» WORK INSTRUCTIONS: Condense the paragraph of the article on the Petya ransomware variant that begins "Microsoft has confirmed that installing" into a short bulleted list that keeps its main facts.

Another vicious ransomware package, a variant of the Petya malware, has been reported as spreading aggressively since its release last night with infections in 64 countries being traced back to an origin point in Ukraine.
Following hot on the heels of the WannaCry malware released in May 2017 which infected critical systems across the globe, the new variant of the Petya ransomware - also known as GoldenEye - has been extremely successful in its targeting of the EternalBlue vulnerability disclosed following the leak of security information from the US National Security Agency: the same vulnerability, resolved in a patch issued in March by Microsoft, as featured in the WannaCry ransomware.
The revised Petya, which is being known as NotPetya or PetrWrap to differentiate it from the original release, uses this vulnerability to spread worm-like from system to system. In addition, the malware spreads by breaking account credentials and using the PsExec remote execution tool to directly attack networked systems. When infection is successful, as with all ransomware tools, the software then begins encrypting users' files before popping up a demand for $300 paid in the Bitcoin cryptocurrency (around £234).
As with WannaCry, PetrWrap is proving extremely successful: Since the first updated variant was released late last night, the malware has spread to 12,500 Ukrainian systems then broke the international barrier to infect a further 64 countries. The key to the virulence of PetrWrap, Microsoft has claimed in its analysis of the attack, stems from its injection into a legitimate software supply chain: Ukrainian software firm M.E.Doc was one of the first to become infected then unwittingly transmitted the malware to users of its eponymous accounting software using the official software update channel.
Microsoft has confirmed that installing March's MS17-010 security update and closing the Server Message Blocks (SMB) security vulnerability is enough to protect against PetrWrap's primary infection vector, and additionally recommends that users disable the outdated SMBv1 protocol and block incoming traffic on ports 139 and 445 as well as disabling remote WMI and file sharing if enabled.
The majority of anti-virus packages, including Microsoft's own Windows Defender family, have received updates to detect PetrWrap, though can do little for systems which are infected and with files already encrypted. The advice for these users is, as always, to restore from a known-clean backup.

[Remote sensing detection data]

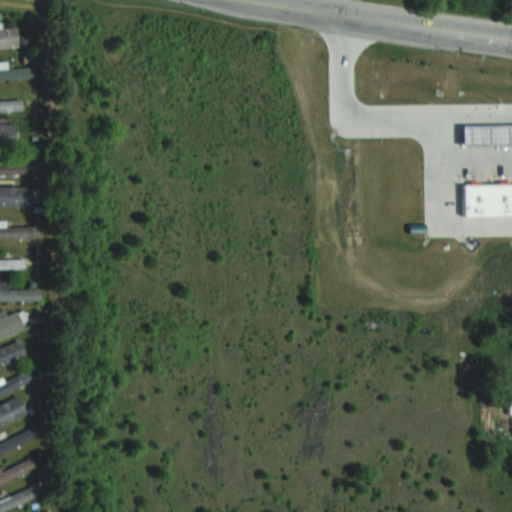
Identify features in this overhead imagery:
road: (382, 19)
building: (8, 36)
building: (16, 71)
building: (10, 104)
road: (428, 122)
building: (7, 131)
building: (488, 133)
road: (476, 158)
building: (13, 166)
building: (13, 194)
building: (489, 198)
building: (17, 230)
building: (12, 263)
building: (18, 292)
building: (9, 322)
building: (11, 351)
building: (16, 380)
building: (11, 408)
building: (14, 440)
building: (16, 467)
building: (17, 497)
building: (38, 511)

» RESPONSE BELOW:
- Microsoft says installing the March MS17-010 security update, which closes the Server Message Blocks (SMB) vulnerability, protects against PetrWrap's primary infection vector.
- It also recommends disabling the outdated SMBv1 protocol.
- It advises blocking incoming traffic on ports 139 and 445.
- It suggests disabling remote WMI and file sharing if they are enabled.